(DIRECTIVE): Transcribe everything in the passage on social networks and the digital divide from "What about those" down to "voids between people?".

(SELECTED EXTRACT):
A social network, as described in each of my previous posts, is an absolutely invaluable development in both corporate and personal life. Not only can a social network connect people across the world, it can also create significant opportunities for growth, both personal and overall advancement.
What about those who are not connected to the “networked” (Marshall) world? Is it possible that the rapid growth of the social network is actually resulting in a world with greater voids between people?
I would suggest that this is most certainly possible… While the social network brings people together, removes spatial boundaries and creates communication possibilities; it also stretches the gap between those who are and those who are not connected.
Certain areas and people are virtually separated from the world around them. They may live only five kilometres away from a major town, with all the communication possibilities imaginable, but still they are more distant than ever before and becoming more so.
The digital divide really is an “apartheid” (New Media Lectures, Dr. Mitchell) with segregation based on the lines of those who have and those who do not have network possibilities. A person only five kilometres from the aforementioned town is essentially segregated due to his/her lack of opportunity to be connected to the vast opportunities of the networked world.

(DATA LINES):

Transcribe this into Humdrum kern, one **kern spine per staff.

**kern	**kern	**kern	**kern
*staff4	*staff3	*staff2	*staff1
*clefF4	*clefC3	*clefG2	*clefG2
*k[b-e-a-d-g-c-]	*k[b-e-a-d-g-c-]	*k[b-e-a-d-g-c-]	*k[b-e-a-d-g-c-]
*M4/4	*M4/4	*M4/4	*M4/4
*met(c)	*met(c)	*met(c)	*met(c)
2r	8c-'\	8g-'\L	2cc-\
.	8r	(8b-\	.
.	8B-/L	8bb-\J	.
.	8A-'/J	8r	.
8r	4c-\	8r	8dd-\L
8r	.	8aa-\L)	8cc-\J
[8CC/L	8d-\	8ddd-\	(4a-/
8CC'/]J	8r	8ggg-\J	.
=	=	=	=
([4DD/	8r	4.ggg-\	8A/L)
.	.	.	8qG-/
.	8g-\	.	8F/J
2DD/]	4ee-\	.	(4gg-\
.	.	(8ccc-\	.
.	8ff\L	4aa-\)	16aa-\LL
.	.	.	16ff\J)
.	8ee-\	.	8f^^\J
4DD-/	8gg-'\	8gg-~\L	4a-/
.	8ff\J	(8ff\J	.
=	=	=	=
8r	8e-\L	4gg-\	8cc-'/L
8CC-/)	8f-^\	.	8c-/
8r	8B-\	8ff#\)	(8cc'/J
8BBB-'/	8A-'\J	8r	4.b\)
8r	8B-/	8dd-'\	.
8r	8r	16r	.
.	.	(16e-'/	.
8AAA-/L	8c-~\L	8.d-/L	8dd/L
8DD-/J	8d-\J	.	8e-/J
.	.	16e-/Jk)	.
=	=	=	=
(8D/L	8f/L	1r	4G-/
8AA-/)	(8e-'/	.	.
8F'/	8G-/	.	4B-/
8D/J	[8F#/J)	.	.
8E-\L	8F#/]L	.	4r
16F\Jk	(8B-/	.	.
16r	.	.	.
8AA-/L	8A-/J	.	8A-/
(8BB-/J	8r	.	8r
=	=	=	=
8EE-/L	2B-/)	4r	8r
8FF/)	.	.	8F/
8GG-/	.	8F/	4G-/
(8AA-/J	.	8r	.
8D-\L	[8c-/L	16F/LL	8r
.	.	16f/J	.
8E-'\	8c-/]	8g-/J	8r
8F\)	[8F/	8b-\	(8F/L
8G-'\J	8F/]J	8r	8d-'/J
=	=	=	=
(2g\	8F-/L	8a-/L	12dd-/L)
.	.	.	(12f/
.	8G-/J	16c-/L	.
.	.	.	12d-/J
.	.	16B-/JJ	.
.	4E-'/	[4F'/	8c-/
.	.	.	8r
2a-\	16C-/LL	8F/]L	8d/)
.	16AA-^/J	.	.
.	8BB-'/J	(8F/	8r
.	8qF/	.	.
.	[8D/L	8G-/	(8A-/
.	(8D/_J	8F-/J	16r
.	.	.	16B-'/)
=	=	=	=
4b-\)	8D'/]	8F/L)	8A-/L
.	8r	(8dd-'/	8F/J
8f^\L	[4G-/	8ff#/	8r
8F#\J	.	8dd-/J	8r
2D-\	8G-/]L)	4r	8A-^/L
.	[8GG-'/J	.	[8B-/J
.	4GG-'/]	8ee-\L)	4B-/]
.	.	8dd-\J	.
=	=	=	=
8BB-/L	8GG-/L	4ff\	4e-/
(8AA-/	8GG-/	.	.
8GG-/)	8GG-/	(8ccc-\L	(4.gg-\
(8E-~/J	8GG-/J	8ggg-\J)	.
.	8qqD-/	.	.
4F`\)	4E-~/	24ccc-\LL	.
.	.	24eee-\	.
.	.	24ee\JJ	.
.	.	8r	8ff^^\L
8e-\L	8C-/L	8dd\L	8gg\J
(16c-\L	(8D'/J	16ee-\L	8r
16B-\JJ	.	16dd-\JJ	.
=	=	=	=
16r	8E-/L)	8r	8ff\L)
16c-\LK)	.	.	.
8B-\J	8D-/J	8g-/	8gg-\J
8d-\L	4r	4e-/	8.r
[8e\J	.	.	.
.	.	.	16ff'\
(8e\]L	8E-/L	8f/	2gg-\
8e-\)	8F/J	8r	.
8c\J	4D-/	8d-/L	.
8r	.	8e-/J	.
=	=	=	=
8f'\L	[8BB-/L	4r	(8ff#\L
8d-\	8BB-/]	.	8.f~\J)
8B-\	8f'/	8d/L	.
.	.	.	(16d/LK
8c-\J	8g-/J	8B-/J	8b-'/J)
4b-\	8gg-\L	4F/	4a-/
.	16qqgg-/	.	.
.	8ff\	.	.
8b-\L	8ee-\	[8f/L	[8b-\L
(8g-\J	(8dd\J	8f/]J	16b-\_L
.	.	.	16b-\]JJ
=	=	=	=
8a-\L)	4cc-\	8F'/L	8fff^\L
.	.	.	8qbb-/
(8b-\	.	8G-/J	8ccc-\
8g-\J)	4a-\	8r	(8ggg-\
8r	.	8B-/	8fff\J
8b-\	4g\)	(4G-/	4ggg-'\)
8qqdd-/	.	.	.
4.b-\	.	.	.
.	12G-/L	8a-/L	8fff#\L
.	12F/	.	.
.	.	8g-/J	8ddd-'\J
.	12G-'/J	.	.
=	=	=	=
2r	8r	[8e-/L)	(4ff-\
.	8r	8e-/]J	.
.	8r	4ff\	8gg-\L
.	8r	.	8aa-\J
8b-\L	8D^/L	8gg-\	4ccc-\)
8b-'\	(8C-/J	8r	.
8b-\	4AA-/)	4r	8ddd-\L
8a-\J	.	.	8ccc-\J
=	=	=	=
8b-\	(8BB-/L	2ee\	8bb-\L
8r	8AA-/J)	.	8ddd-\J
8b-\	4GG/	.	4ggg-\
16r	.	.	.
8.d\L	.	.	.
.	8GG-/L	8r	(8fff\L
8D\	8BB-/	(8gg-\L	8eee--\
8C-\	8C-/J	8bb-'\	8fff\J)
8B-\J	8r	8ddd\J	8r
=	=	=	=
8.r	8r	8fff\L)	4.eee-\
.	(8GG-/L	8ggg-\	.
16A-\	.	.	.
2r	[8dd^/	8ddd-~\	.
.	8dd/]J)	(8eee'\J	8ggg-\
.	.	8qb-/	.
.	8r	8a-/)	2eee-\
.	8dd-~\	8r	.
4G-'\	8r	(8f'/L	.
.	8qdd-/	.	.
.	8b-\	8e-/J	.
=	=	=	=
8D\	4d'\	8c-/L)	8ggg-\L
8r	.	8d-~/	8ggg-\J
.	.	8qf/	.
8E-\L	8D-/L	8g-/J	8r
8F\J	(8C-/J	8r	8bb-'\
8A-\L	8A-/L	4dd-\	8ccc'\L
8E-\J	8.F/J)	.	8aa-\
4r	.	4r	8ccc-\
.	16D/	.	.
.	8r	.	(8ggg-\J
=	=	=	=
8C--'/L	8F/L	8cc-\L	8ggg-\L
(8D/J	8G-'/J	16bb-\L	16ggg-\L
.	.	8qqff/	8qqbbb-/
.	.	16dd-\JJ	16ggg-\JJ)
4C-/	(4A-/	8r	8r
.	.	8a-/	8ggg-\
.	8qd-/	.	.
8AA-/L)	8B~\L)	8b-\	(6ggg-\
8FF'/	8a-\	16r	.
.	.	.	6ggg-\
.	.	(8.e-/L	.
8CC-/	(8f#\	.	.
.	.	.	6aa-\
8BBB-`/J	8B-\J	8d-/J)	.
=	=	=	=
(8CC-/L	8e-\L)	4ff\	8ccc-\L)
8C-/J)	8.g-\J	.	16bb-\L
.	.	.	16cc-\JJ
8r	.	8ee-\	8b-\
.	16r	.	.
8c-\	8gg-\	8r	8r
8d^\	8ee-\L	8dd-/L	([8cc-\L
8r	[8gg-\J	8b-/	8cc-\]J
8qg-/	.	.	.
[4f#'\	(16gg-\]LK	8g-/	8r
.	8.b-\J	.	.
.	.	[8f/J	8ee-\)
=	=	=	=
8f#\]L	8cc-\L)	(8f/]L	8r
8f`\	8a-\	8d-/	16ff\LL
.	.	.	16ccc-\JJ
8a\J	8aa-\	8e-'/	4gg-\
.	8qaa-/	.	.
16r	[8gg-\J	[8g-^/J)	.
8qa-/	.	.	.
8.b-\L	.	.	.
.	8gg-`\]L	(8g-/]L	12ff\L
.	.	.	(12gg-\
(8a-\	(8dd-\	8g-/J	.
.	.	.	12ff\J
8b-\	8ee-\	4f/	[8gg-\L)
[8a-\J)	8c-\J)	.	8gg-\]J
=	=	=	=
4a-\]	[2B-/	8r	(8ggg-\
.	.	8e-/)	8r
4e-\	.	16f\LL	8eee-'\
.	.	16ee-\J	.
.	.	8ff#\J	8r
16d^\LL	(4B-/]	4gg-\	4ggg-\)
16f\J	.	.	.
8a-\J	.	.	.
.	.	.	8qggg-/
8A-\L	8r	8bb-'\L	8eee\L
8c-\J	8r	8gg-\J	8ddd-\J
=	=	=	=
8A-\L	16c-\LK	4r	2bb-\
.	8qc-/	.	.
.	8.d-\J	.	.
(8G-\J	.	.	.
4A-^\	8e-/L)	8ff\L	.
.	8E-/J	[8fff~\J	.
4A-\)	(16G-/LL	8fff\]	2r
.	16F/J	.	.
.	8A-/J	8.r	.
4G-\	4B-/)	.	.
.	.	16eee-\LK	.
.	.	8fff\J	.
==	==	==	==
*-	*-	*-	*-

(ANSWER TO THIS PROBLEM):
What about those who are not connected to the “networked” (Marshall) world? Is it possible that the rapid growth of the social network is actually resulting in a world with greater voids between people?